Shrinking factory output is a worry for most major economies and many U.S. exporters. FedEx is the latest big company to take a hit. The world's largest air cargo shipper says a decline in manufacturing output would cut its profits for this quarter. The latest monthly reading on U.S. manufacturing activity from the Institute for Supply Management indicates a contraction. The U.S. report comes amid shrinking factory activity in almost every major economy, including the 17-country eurozone, Britain, China, Japan and Brazil. In China, factory activity fell last month to its lowest level in more than three years. New numbers today show even booming Australia is not immune. Quarterly growth slowed to 0.6 percent, compared with 1.4 percent expansion for Australia during the first quarter. Its annual growth through June slowed to 3.7 percent.
Hold the Big Mac! McDonald's is going all vegetarian at some restaurants in India. McDonald's says its kitchens in India are already separated into sections for cooking vegetarian and non-vegetarian food and its restaurants there do not sell any beef or pork. They also have menu items that cater to local tastes, such as the Maharaja Mac, a Big Mac made with chicken patties. Yum.
Score one for Amazon in its video battle against Netflix. A new Amazon licensing deal with Epix threatens to undercut Netflix's leadership in the growing video-streaming market. The multiyear deal eliminates a key competitive advantage for Netflix, which had been paying about $200 million annually during the past two years for the exclusive online rights to show movies from Paramount, MGM and Lionsgate 90 days after they appeared on Epix's pay-TV channel. The exclusive window closed on Netflix at the end of August, requiring the company to either renegotiate the terms with Epix or allow the rights to be sold to other Internet video services. After Netflix decided that holding the exclusive rights to Epix was no longer worth the cost, Amazon.com pounced on the opportunity to expand its Internet video service.

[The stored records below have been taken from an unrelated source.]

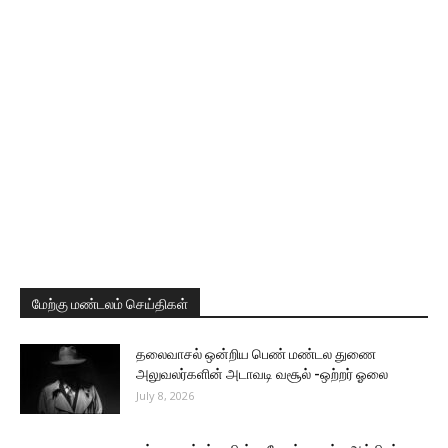
மேற்கு மண்டலம் செய்திகள்
தலைவாசல் ஒன்றிய பெண் மண்டல துணை
அலுவலர்களின் அடாவடி வசூல் -ஒற்றர் ஓலை
July 8, 2026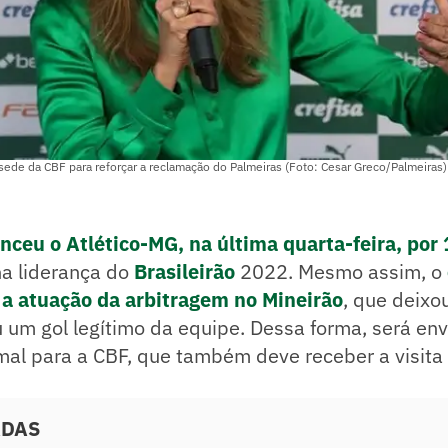
 a sede da CBF para reforçar a reclamação do Palmeiras (Foto: Cesar Greco/Palmeiras)
nceu o Atlético-MG, na última quarta-feira, por 
a liderança do
Brasileirão
2022. Mesmo assim, o
a atuação da arbitragem no Mineirão
, que deixo
u um gol legítimo da equipe. Dessa forma, será e
al para a CBF, que também deve receber a visita 
ADAS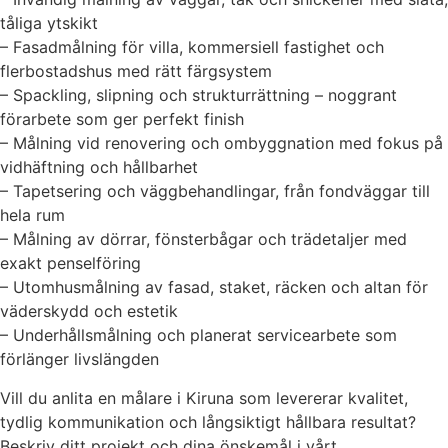
tåliga ytskikt
– Fasadmålning för villa, kommersiell fastighet och
flerbostadshus med rätt färgsystem
– Spackling, slipning och strukturrättning – noggrant
förarbete som ger perfekt finish
– Målning vid renovering och ombyggnation med fokus på
vidhäftning och hållbarhet
– Tapetsering och väggbehandlingar, från fondväggar till
hela rum
– Målning av dörrar, fönsterbågar och trädetaljer med
exakt penselföring
– Utomhusmålning av fasad, staket, räcken och altan för
väderskydd och estetik
– Underhållsmålning och planerat servicearbete som
förlänger livslängden
Vill du anlita en målare i Kiruna som levererar kvalitet,
tydlig kommunikation och långsiktigt hållbara resultat?
Beskriv ditt projekt och dina önskemål i vårt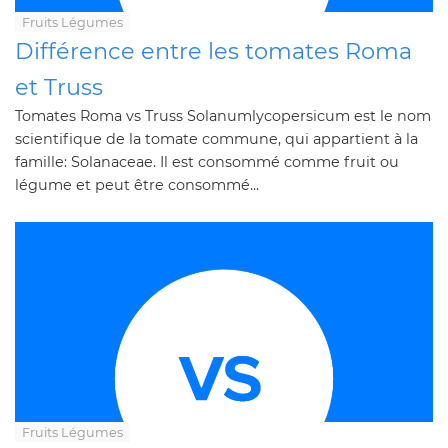
Fruits Légumes
Différence entre les tomates Roma
et Truss
Tomates Roma vs Truss Solanumlycopersicum est le nom
scientifique de la tomate commune, qui appartient à la
famille: Solanaceae. Il est consommé comme fruit ou
légume et peut être consommé...
Fruits Légumes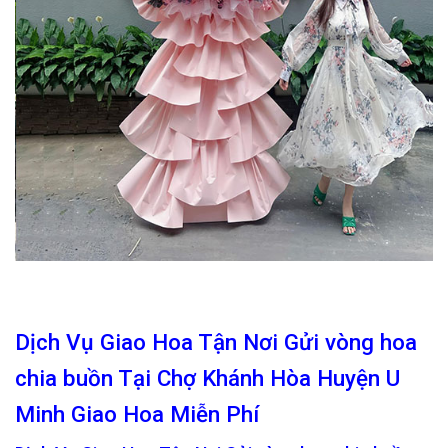
Dịch Vụ Giao Hoa Tận Nơi Gửi vòng hoa
chia buồn Tại Chợ Khánh Hòa Huyện U
Minh Giao Hoa Miễn Phí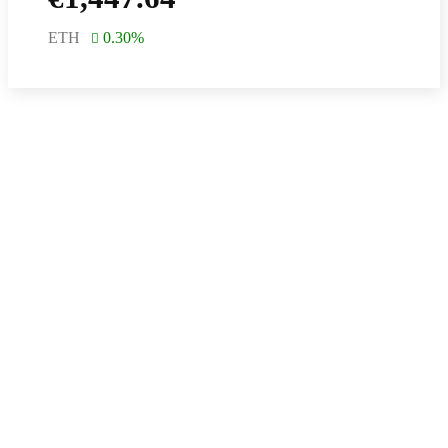
ETH
0.30
%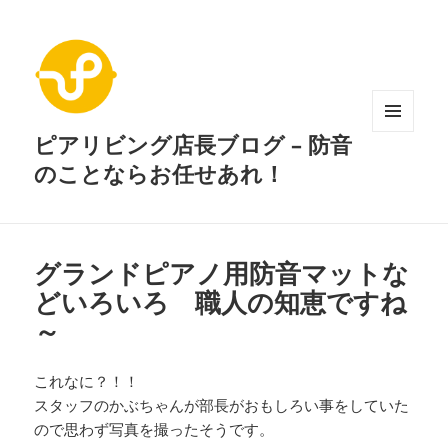
ピアリビング店長ブログ – 防音
メニュ
ーとウ
のことならお任せあれ！
ィジェ
ット
グランドピアノ用防音マットな
どいろいろ 職人の知恵ですね
～
これなに？！！
スタッフのかぶちゃんが部長がおもしろい事をしていた
ので思わず写真を撮ったそうです。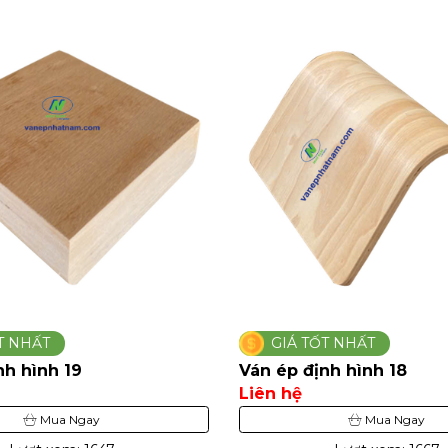
T NHẤT
GIÁ TỐT NHẤT
̣nh hình 19
Ván ép định hình 18
Liên hệ
Mua Ngay
Mua Ngay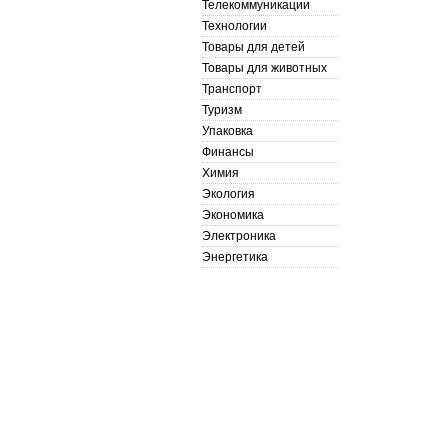
Телекоммуникации
Технологии
Товары для детей
Товары для животных
Транспорт
Туризм
Упаковка
Финансы
Химия
Экология
Экономика
Электроника
Энергетика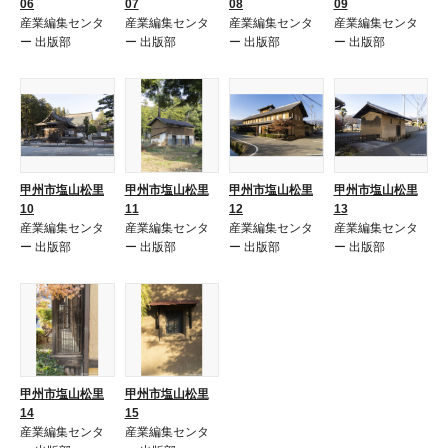
06
07
08
09
産業編集センタ
産業編集センタ
産業編集センタ
産業編集センタ
ー 出版部
ー 出版部
ー 出版部
ー 出版部
甲州市塩山松里
甲州市塩山松里
甲州市塩山松里
甲州市塩山松里
10
11
12
13
産業編集センタ
産業編集センタ
産業編集センタ
産業編集センタ
ー 出版部
ー 出版部
ー 出版部
ー 出版部
甲州市塩山松里
甲州市塩山松里
14
15
産業編集センタ
産業編集センタ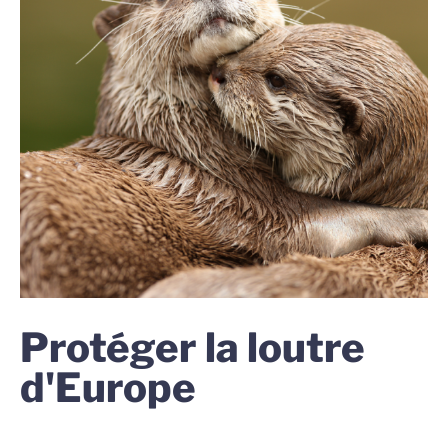
Protéger la loutre
d'Europe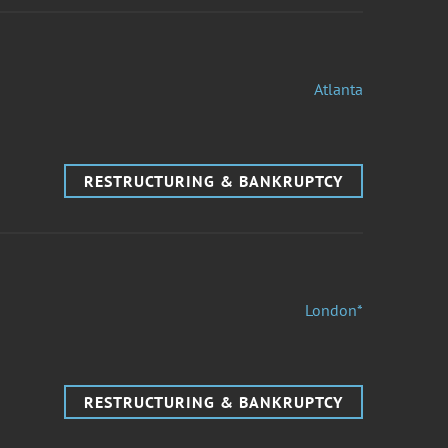
Atlanta
RESTRUCTURING & BANKRUPTCY
London*
RESTRUCTURING & BANKRUPTCY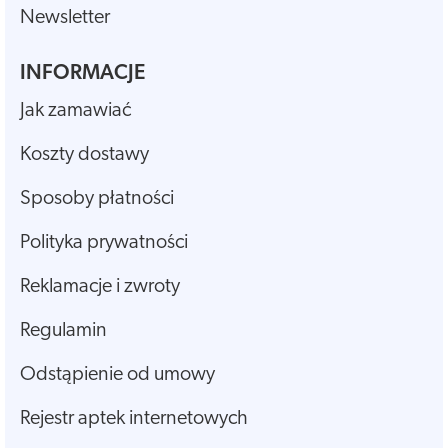
Newsletter
INFORMACJE
Jak zamawiać
Koszty dostawy
Sposoby płatności
Polityka prywatności
Reklamacje i zwroty
Regulamin
Odstąpienie od umowy
Rejestr aptek internetowych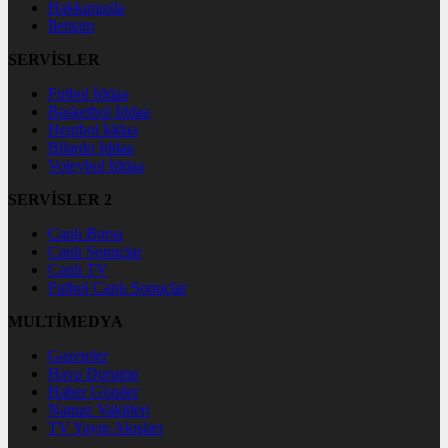
Hakkımızda
İletişim
SERVİSLER
Futbol İddaa
Basketbol İddaa
Hentbol İddaa
Bilardo İddaa
Voleybol İddaa
SERVİSLER 2
Canlı Borsa
Canlı Sonuçlar
Canlı TV
Futbol Canlı Sonuçlar
MULTİMEDYA
Gazeteler
Hava Durumu
Haber Gönder
Namaz Vakitleri
TV Yayın Akışları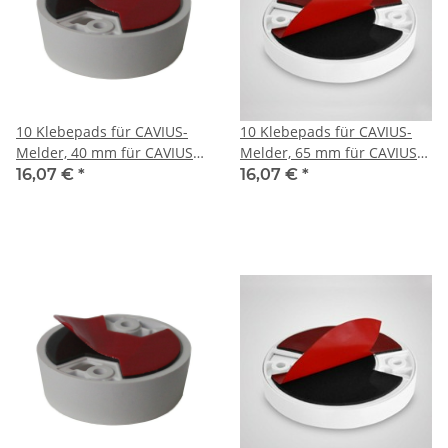
10 Klebepads für CAVIUS-
10 Klebepads für CAVIUS-
Melder, 40 mm für CAVIUS
Melder, 65 mm für CAVIUS
"Invisible" Melder
"Wireless" Melder
16,07 €
*
16,07 €
*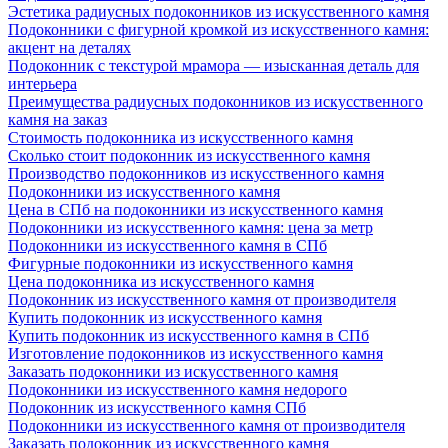
Эстетика радиусных подоконников из искусственного камня
Подоконники с фигурной кромкой из искусственного камня:
акцент на деталях
Подоконник с текстурой мрамора — изысканная деталь для
интерьера
Преимущества радиусных подоконников из искусственного
камня на заказ
Стоимость подоконника из искусственного камня
Сколько стоит подоконник из искусственного камня
Производство подоконников из искусственного камня
Подоконники из искусственного камня
Цена в СПб на подоконники из искусственного камня
Подоконники из искусственного камня: цена за метр
Подоконники из искусственного камня в СПб
Фигурные подоконники из искусственного камня
Цена подоконника из искусственного камня
Подоконник из искусственного камня от производителя
Купить подоконник из искусственного камня
Купить подоконник из искусственного камня в СПб
Изготовление подоконников из искусственного камня
Заказать подоконники из искусственного камня
Подоконники из искусственного камня недорого
Подоконник из искусственного камня СПб
Подоконники из искусственного камня от производителя
Заказать подоконник из искусственного камня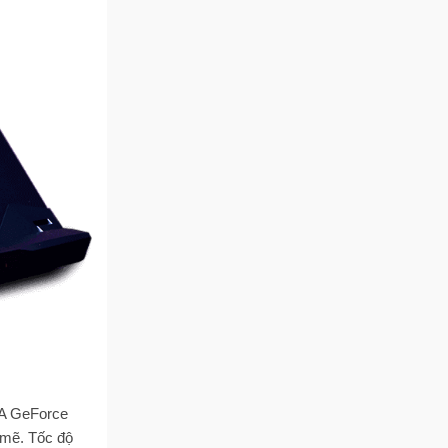
DIA GeForce
 mẽ. Tốc độ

How much are your kids learning about money? Most schools teach little about financial responsibility. Trae Bodge, senior editor of retailmenot's Insider Magazine, says that's a mistake. "We're sending our kids out there with no financial training of their own," Bodge said, and that might be one reason many college students make poor choices about debt and credit cards. "I think it's really crucial when kids go out into the world on their own that they have a very solid foundation of financial responsibility."